Onderzoek naar de oorzaken van zeugensterfte op Belgische varkensbedrijven
De laatste jaren is een forse toename in zeugensterfte waar te nemen. Naast een zeer grote economische kost voor de varkenshouder betekent dit ook een probleem in het kader van dierenwelzijn. Verder is het ook nadelig voor de motivatie en het welbevinden van de varkenshouder. In dit Veepeilerproject gingen we op zoek naar de oorzaken van zeugensterfte op Belgische varkensbedrijven. Dit onderzoek kan een eerste stap zijn naar het invoeren van meer gerichte controlemaatregelen met een vermindering van de zeugensterfte en een betere rendabiliteit van de bedrijven tot gevolg. De bedrijven die in dit project werden opgevolgd hadden een zeugensterfte van minstens 5%.
>> Conclusie: de resultaten worden verwerkt.

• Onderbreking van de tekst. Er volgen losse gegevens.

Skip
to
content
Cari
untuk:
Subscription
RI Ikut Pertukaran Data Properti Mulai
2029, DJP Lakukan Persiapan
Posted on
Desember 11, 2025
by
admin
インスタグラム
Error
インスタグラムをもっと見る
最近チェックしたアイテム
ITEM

Onderzoek naar het belang van oorbijten in het ontstaan van oortopnecrose
Met dit project onderzochten we de rol van oorbijten en oorzuigen bij het optreden van oortopnecrose bij varkens. Hiervoor werd het oorbijten nauwgezet opgevolgd en gekwantificeerd (aantal keer bijten, duur van bijten). Er werd een vergelijking gemaakt tussen aangetaste en niet-aangetaste varkens, en tussen hokken met hoge en lage prevalentie van oortopnecrose. Dit gebeurde op drie verschillende varkensbedrijven waar meer dan 30% van de gespeende biggen last hebben van oortopnecrose.

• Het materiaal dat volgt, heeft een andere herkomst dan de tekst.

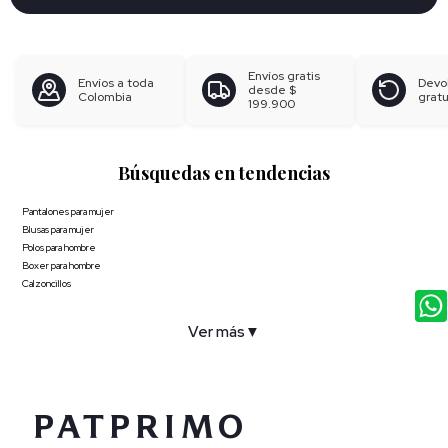
Envíos gratis
Envíos a toda
Devo
desde
$
Colombia
gratu
199.900
Búsquedas en tendencias
Pantalones para mujer
Blusas para mujer
Polos para hombre
Boxer para hombre
Calzoncillos
Ver más
▼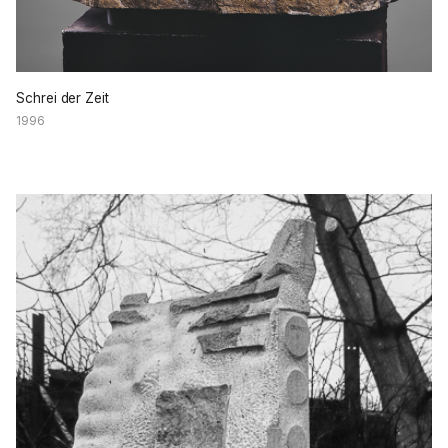
Schrei der Zeit
1996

>> Conclusie: Biggen in hokken met een hoge prevalentie van oortopnecrose vertoonden dubbel zoveel manipulaties aan de oren in vergelijking met biggen in hokken met een lage prevalentie van oortopnecrose. De manipulatie (sabbelen) van de oren begint vooraleer de eerste oorletsels zichtbaar worden en er is steeds een tijdspanne van ongeveer 2 tot 3 weken tussen de piek in manipulaties en de piek in letsels. Het aantal manipulaties heeft een sterker effect op het voorkomen van letsels dan de duur van de manipulaties. Er werd geen correlatie gevonden tussen stalklimaat en letsels of tussen de aanwezigheid van verschillende bacteriën/virussen en het voorkomen van de letsels. De resultaten tonen een significant effect aan van orale manipulatie op het voorkomen van oortopnecrose.